In the introduction, authors state that the SAC is satisfied only by tension, however this is the subject of debate in the current literature. This conclusion has been mainly drawn from experiments using low dose taxol, a drug that stabilises microtubules and decreases inter-sister kinetochore tension. However, importantly, this drug can also generate single unattached kinetochores which are known to generate a SAC signal to delay the cell (Proudfoot et al, 2019 Cell Reports; Roscioli et al, 2019 BioRXiv, figure 4). Therefore it is difficult to separate tension from attachment in terms of SAC activation. Further experiments have shown that SAC proteins are not lost from kinetochores upon gain of tension using inter-sister kinetochore distance as a readout (Kuhn and Dumont, 2019, Journal of Cell Science). While this is not the focus of this manuscript, authors should be aware that SAC dynamics are not yet fully understood and should be cautious of any oversimplification as it does not represent the true biological mechanism.
Furthermore, authors have grossly oversimplified the mechanisms of SAC signalling in the introduction section ‘Normal operation of the spindle assembly checkpoint’ by stating that the wait signal is mediated by Aurora B. While Aurora B is the most upstream kinase involved in SAC signalling, there are many more events occurring after this. Authors must introduce downstream mechanisms, including the Bub and Mad proteins, and how they are recruited and removed from the kinetochore. They should also introduce the generation of Mitotic Checkpoint Complex (MCC), which constitutes the wait anaphase signal. Authors can refer to Musacchio and Salmon, 2007 (reference 9).
I also note that the authors introduce mitotic checkpoint signalling however the context of this analysis appears to be within meiosis. Authors should comment on the differences between mitosis, meiosis I (co-orientation) and meiosis II (bi-orientation) to make this clearer, and how this affects SAC monitoring. I appreciate authors are focusing on meiosis II for this manuscript, which is more similar to a mitotic division, but introduction of the meiosis I segregation event would help make it clearer to readers how chromosome rearrangement events arise. There is a review written by Hiroyuki Ohkura (Meiosis: an overview of key differences from mitosis 2015, Cold Spring Harb Perspect Biol) that may be of interest.
In the discussion section, authors state that chromosomal rearrangements during meiosis are not rare (line 461), but then use the point of Downs syndrome to provide evidence for this in humans. Are they referring to Down’s syndrome as trisomy 21 or translocation Downs syndrome? This is important as Downs syndrome is a result of aneuploidy leading to the egg containing 3 copies of chromosome 21. This is not a chromosomal rearrangement event but instead a chromosome mis-segregation event leading to aneuploidy. Translocation Downs syndrome, a definite chromosomal rearrangement, is much rarer. We know that meiotic aneuploidy (whole chromosome gain/loss) is high in human eggs, meanwhile meiotic aneuploidy is actually rare in other species. See Hassold and Hunt, 2001 Nature Reviews for a good overview on this. Authors need to be more precise on whether they are discussing chromosomal rearrangements (changes within the chromosomes) or aneuploidy (gain or loss of a whole chromosome), as these have distinct mechanisms of generation.

Assigned task
Answer from the review:
1. What does taxol stabilize?
2. What constitutes the wait anaphase signal?
3. At what line do the authors state that chromosomal rearrangements during meiosis are not rare?
The listing below this review comes from a separate source.

Data listing
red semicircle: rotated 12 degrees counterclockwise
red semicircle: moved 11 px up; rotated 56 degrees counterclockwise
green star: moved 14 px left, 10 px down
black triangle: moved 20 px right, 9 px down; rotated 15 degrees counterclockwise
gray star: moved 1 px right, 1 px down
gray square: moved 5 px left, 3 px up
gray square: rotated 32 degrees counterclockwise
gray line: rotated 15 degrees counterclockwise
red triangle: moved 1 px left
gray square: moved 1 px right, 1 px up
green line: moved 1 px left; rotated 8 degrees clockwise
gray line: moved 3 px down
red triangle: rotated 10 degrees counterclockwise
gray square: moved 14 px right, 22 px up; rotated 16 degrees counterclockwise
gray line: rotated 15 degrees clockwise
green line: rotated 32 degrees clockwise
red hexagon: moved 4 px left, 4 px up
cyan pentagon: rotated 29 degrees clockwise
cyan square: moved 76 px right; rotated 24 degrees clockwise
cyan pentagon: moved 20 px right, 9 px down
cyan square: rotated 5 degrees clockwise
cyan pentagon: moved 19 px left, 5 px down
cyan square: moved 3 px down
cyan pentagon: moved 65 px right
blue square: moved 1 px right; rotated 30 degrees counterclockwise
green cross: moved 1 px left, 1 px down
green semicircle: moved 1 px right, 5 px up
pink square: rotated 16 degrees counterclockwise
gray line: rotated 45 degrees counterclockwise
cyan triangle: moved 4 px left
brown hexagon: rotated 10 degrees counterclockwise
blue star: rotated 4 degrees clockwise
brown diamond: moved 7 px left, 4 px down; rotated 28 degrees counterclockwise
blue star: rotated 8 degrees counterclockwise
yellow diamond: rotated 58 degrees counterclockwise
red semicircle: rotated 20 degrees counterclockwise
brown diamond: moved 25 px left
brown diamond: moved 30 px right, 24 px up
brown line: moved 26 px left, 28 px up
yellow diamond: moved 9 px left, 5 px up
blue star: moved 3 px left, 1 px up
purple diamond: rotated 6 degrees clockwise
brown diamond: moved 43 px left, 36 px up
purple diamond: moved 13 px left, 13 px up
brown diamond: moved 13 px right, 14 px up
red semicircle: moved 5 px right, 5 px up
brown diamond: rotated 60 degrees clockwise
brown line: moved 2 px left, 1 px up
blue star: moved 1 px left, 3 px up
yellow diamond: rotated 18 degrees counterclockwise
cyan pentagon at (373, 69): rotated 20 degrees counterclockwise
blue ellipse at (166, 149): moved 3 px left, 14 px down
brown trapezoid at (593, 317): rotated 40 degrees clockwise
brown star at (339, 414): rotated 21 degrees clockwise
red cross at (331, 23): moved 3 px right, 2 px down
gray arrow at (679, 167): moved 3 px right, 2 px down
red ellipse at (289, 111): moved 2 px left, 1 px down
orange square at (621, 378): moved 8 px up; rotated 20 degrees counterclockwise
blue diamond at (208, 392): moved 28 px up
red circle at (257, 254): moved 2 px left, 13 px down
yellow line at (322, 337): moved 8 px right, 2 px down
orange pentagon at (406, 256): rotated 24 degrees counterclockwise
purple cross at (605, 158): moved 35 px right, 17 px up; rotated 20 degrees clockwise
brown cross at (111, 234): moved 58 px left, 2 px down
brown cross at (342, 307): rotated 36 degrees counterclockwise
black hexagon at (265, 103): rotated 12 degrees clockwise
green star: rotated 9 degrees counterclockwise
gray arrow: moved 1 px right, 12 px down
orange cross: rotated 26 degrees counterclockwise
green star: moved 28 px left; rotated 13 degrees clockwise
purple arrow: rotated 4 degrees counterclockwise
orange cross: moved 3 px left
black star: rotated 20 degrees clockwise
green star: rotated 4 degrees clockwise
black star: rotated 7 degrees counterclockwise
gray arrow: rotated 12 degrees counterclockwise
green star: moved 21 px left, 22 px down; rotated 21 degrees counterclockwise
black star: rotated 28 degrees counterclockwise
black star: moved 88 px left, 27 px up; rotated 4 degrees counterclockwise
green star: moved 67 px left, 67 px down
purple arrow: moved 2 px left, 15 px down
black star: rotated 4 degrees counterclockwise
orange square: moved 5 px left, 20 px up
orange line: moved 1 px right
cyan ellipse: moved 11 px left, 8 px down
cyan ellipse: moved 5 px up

Your response
1. Microtubules
2. The Mitotic Checkpoint Complex (MCC)
3. Line 461